### Task prompt
Read the entries that follow and give each one again precisely.

### Provided records

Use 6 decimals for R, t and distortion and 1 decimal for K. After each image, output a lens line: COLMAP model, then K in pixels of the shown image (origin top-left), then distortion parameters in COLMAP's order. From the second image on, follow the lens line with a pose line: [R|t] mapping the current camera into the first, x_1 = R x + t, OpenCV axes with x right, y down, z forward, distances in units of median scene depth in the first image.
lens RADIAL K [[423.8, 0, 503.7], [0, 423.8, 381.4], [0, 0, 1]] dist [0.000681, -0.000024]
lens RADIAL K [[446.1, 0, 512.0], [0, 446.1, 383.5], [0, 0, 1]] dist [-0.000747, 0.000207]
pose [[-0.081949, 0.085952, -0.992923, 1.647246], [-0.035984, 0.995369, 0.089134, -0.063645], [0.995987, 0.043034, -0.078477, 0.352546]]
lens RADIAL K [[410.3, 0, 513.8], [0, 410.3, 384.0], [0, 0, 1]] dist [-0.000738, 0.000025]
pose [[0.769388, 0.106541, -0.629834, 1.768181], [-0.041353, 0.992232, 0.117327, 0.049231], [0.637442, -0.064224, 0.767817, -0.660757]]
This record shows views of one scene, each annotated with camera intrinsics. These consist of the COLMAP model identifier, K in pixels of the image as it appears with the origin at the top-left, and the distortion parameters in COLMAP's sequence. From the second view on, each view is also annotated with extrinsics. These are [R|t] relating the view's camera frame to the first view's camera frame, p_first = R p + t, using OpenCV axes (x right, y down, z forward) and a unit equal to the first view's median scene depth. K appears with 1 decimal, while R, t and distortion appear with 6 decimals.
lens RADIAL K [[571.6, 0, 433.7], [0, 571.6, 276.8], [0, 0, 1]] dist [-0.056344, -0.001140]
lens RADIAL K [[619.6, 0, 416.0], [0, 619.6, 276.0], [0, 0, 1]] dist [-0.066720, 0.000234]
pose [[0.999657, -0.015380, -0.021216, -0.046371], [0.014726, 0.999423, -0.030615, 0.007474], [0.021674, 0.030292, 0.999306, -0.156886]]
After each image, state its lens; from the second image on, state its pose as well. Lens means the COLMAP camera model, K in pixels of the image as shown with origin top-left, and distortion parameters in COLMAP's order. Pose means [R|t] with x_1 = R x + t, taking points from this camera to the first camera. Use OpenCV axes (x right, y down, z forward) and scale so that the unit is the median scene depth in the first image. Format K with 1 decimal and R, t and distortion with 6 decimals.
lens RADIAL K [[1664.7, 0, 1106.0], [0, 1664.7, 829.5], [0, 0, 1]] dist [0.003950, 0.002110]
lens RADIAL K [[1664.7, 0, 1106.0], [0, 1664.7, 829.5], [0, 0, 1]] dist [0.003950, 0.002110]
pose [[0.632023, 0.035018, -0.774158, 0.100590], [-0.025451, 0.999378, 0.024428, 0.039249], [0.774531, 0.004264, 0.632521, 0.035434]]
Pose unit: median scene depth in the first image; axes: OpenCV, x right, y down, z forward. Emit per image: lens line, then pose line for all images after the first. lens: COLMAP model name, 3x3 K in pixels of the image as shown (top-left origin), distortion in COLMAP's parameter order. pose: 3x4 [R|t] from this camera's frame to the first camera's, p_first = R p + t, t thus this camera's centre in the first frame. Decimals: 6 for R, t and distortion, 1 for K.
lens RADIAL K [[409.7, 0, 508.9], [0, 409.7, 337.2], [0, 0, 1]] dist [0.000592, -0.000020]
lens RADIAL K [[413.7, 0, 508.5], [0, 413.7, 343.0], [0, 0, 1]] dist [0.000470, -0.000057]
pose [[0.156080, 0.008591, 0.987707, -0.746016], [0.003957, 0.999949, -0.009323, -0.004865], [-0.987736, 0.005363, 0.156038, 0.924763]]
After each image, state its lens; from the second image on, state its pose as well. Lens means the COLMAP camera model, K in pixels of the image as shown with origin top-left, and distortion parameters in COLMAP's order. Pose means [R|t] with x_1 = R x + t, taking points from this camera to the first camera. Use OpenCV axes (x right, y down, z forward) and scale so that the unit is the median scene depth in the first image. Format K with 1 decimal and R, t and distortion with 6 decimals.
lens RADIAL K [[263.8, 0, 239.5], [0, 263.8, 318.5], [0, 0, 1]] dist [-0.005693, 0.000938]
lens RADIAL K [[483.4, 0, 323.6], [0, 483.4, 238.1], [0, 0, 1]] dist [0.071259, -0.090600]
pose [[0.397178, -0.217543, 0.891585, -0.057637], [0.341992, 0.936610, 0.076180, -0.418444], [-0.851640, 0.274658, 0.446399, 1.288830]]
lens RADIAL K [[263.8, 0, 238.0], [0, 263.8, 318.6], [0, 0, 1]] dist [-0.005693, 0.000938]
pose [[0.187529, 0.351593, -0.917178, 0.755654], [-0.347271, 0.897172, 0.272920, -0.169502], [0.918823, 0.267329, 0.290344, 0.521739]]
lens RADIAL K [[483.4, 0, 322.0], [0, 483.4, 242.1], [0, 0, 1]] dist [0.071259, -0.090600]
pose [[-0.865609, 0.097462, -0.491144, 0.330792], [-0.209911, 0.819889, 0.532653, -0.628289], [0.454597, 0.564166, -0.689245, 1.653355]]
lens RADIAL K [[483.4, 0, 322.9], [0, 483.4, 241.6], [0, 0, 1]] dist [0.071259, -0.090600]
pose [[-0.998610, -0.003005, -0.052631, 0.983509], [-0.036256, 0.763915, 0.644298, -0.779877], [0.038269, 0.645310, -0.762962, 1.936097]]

### Answer space
Use 6 decimals for R, t and distortion and 1 decimal for K. After each image, output a lens line: COLMAP model, then K in pixels of the shown image (origin top-left), then distortion parameters in COLMAP's order. From the second image on, follow the lens line with a pose line: [R|t] mapping the current camera into the first, x_1 = R x + t, OpenCV axes with x right, y down, z forward, distances in units of median scene depth in the first image.
lens RADIAL K [[423.8, 0, 503.7], [0, 423.8, 381.4], [0, 0, 1]] dist [0.000681, -0.000024]
lens RADIAL K [[446.1, 0, 512.0], [0, 446.1, 383.5], [0, 0, 1]] dist [-0.000747, 0.000207]
pose [[-0.081949, 0.085952, -0.992923, 1.647246], [-0.035984, 0.995369, 0.089134, -0.063645], [0.995987, 0.043034, -0.078477, 0.352546]]
lens RADIAL K [[410.3, 0, 513.8], [0, 410.3, 384.0], [0, 0, 1]] dist [-0.000738, 0.000025]
pose [[0.769388, 0.106541, -0.629834, 1.768181], [-0.041353, 0.992232, 0.117327, 0.049231], [0.637442, -0.064224, 0.767817, -0.660757]]
This record shows views of one scene, each annotated with camera intrinsics. These consist of the COLMAP model identifier, K in pixels of the image as it appears with the origin at the top-left, and the distortion parameters in COLMAP's sequence. From the second view on, each view is also annotated with extrinsics. These are [R|t] relating the view's camera frame to the first view's camera frame, p_first = R p + t, using OpenCV axes (x right, y down, z forward) and a unit equal to the first view's median scene depth. K appears with 1 decimal, while R, t and distortion appear with 6 decimals.
lens RADIAL K [[571.6, 0, 433.7], [0, 571.6, 276.8], [0, 0, 1]] dist [-0.056344, -0.001140]
lens RADIAL K [[619.6, 0, 416.0], [0, 619.6, 276.0], [0, 0, 1]] dist [-0.066720, 0.000234]
pose [[0.999657, -0.015380, -0.021216, -0.046371], [0.014726, 0.999423, -0.030615, 0.007474], [0.021674, 0.030292, 0.999306, -0.156886]]
After each image, state its lens; from the second image on, state its pose as well. Lens means the COLMAP camera model, K in pixels of the image as shown with origin top-left, and distortion parameters in COLMAP's order. Pose means [R|t] with x_1 = R x + t, taking points from this camera to the first camera. Use OpenCV axes (x right, y down, z forward) and scale so that the unit is the median scene depth in the first image. Format K with 1 decimal and R, t and distortion with 6 decimals.
lens RADIAL K [[1664.7, 0, 1106.0], [0, 1664.7, 829.5], [0, 0, 1]] dist [0.003950, 0.002110]
lens RADIAL K [[1664.7, 0, 1106.0], [0, 1664.7, 829.5], [0, 0, 1]] dist [0.003950, 0.002110]
pose [[0.632023, 0.035018, -0.774158, 0.100590], [-0.025451, 0.999378, 0.024428, 0.039249], [0.774531, 0.004264, 0.632521, 0.035434]]
Pose unit: median scene depth in the first image; axes: OpenCV, x right, y down, z forward. Emit per image: lens line, then pose line for all images after the first. lens: COLMAP model name, 3x3 K in pixels of the image as shown (top-left origin), distortion in COLMAP's parameter order. pose: 3x4 [R|t] from this camera's frame to the first camera's, p_first = R p + t, t thus this camera's centre in the first frame. Decimals: 6 for R, t and distortion, 1 for K.
lens RADIAL K [[409.7, 0, 508.9], [0, 409.7, 337.2], [0, 0, 1]] dist [0.000592, -0.000020]
lens RADIAL K [[413.7, 0, 508.5], [0, 413.7, 343.0], [0, 0, 1]] dist [0.000470, -0.000057]
pose [[0.156080, 0.008591, 0.987707, -0.746016], [0.003957, 0.999949, -0.009323, -0.004865], [-0.987736, 0.005363, 0.156038, 0.924763]]
After each image, state its lens; from the second image on, state its pose as well. Lens means the COLMAP camera model, K in pixels of the image as shown with origin top-left, and distortion parameters in COLMAP's order. Pose means [R|t] with x_1 = R x + t, taking points from this camera to the first camera. Use OpenCV axes (x right, y down, z forward) and scale so that the unit is the median scene depth in the first image. Format K with 1 decimal and R, t and distortion with 6 decimals.
lens RADIAL K [[263.8, 0, 239.5], [0, 263.8, 318.5], [0, 0, 1]] dist [-0.005693, 0.000938]
lens RADIAL K [[483.4, 0, 323.6], [0, 483.4, 238.1], [0, 0, 1]] dist [0.071259, -0.090600]
pose [[0.397178, -0.217543, 0.891585, -0.057637], [0.341992, 0.936610, 0.076180, -0.418444], [-0.851640, 0.274658, 0.446399, 1.288830]]
lens RADIAL K [[263.8, 0, 238.0], [0, 263.8, 318.6], [0, 0, 1]] dist [-0.005693, 0.000938]
pose [[0.187529, 0.351593, -0.917178, 0.755654], [-0.347271, 0.897172, 0.272920, -0.169502], [0.918823, 0.267329, 0.290344, 0.521739]]
lens RADIAL K [[483.4, 0, 322.0], [0, 483.4, 242.1], [0, 0, 1]] dist [0.071259, -0.090600]
pose [[-0.865609, 0.097462, -0.491144, 0.330792], [-0.209911, 0.819889, 0.532653, -0.628289], [0.454597, 0.564166, -0.689245, 1.653355]]
lens RADIAL K [[483.4, 0, 322.9], [0, 483.4, 241.6], [0, 0, 1]] dist [0.071259, -0.090600]
pose [[-0.998610, -0.003005, -0.052631, 0.983509], [-0.036256, 0.763915, 0.644298, -0.779877], [0.038269, 0.645310, -0.762962, 1.936097]]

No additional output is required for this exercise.